Stored records
- - - - -

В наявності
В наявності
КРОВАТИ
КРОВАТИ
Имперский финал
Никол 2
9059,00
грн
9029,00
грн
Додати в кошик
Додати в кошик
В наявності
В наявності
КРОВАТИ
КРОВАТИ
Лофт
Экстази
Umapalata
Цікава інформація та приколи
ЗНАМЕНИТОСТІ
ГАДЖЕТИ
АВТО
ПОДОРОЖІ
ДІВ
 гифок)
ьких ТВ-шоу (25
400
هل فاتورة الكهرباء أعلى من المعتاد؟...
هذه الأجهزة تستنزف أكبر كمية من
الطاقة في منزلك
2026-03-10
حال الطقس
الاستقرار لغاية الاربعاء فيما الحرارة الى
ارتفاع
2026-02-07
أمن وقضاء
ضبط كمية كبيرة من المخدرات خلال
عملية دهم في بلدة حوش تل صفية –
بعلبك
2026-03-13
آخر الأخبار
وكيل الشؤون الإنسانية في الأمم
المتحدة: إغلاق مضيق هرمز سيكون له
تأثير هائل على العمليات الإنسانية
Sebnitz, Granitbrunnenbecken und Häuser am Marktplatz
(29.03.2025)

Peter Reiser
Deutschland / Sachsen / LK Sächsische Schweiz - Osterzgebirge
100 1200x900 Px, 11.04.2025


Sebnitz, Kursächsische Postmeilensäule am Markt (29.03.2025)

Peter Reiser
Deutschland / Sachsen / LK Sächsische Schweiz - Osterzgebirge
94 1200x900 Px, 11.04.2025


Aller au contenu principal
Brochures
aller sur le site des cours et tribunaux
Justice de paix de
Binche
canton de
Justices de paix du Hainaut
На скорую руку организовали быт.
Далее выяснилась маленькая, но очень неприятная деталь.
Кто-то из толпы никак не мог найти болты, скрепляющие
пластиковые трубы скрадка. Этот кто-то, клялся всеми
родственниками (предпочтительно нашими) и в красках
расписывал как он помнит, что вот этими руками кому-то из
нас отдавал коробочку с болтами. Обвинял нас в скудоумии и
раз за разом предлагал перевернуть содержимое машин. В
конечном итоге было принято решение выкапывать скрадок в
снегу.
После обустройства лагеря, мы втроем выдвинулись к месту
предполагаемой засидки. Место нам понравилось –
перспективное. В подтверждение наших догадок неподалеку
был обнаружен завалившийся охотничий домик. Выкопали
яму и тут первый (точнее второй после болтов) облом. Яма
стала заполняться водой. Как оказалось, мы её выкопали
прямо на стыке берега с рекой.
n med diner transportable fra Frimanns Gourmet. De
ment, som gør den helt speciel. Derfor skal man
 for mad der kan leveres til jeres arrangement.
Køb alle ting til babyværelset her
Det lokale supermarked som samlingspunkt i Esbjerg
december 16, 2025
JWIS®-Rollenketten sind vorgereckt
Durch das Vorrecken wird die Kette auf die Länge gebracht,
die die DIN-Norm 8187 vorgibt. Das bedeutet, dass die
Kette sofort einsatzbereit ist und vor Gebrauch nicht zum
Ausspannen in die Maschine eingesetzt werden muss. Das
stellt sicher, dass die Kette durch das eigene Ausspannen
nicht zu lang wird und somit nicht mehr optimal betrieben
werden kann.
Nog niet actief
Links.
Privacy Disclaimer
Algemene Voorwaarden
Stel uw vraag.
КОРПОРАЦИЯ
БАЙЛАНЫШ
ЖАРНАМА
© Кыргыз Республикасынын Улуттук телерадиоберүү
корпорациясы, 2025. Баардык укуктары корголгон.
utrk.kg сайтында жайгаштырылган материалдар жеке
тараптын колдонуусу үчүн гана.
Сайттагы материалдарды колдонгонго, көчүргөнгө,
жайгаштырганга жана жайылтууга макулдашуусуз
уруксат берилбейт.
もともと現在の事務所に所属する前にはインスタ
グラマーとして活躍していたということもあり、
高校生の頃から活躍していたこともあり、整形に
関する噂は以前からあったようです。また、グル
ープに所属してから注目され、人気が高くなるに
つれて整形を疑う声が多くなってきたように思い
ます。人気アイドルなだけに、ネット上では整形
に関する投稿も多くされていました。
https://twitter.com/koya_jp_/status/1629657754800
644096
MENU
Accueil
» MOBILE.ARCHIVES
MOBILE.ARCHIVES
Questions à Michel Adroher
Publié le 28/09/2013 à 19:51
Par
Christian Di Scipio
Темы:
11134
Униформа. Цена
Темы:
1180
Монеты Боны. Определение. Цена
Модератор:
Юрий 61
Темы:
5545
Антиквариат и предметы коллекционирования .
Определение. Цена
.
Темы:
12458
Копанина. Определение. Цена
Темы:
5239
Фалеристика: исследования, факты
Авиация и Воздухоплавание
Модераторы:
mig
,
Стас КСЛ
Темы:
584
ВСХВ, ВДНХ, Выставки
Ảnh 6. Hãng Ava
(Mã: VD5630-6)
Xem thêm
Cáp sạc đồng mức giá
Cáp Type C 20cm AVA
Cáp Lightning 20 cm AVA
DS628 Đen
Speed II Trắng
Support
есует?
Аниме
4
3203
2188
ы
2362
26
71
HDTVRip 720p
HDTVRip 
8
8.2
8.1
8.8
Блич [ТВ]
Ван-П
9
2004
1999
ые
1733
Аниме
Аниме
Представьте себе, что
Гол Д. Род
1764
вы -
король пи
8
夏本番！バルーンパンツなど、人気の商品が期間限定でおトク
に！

- - - - -

> _YOUR GOAL_
All that is needed is the exact run of lines above from the line containing "وكيل الشؤون الإنسانية في الأمم" through the line containing "ment, som gør", both of them included.

> _OUTPUT OF THE TASK_
وكيل الشؤون الإنسانية في الأمم
المتحدة: إغلاق مضيق هرمز سيكون له
تأثير هائل على العمليات الإنسانية
Sebnitz, Granitbrunnenbecken und Häuser am Marktplatz
(29.03.2025)

Peter Reiser
Deutschland / Sachsen / LK Sächsische Schweiz - Osterzgebirge
100 1200x900 Px, 11.04.2025


Sebnitz, Kursächsische Postmeilensäule am Markt (29.03.2025)

Peter Reiser
Deutschland / Sachsen / LK Sächsische Schweiz - Osterzgebirge
94 1200x900 Px, 11.04.2025


Aller au contenu principal
Brochures
aller sur le site des cours et tribunaux
Justice de paix de
Binche
canton de
Justices de paix du Hainaut
На скорую руку организовали быт.
Далее выяснилась маленькая, но очень неприятная деталь.
Кто-то из толпы никак не мог найти болты, скрепляющие
пластиковые трубы скрадка. Этот кто-то, клялся всеми
родственниками (предпочтительно нашими) и в красках
расписывал как он помнит, что вот этими руками кому-то из
нас отдавал коробочку с болтами. Обвинял нас в скудоумии и
раз за разом предлагал перевернуть содержимое машин. В
конечном итоге было принято решение выкапывать скрадок в
снегу.
После обустройства лагеря, мы втроем выдвинулись к месту
предполагаемой засидки. Место нам понравилось –
перспективное. В подтверждение наших догадок неподалеку
был обнаружен завалившийся охотничий домик. Выкопали
яму и тут первый (точнее второй после болтов) облом. Яма
стала заполняться водой. Как оказалось, мы её выкопали
прямо на стыке берега с рекой.
n med diner transportable fra Frimanns Gourmet. De
ment, som gør den helt speciel. Derfor skal man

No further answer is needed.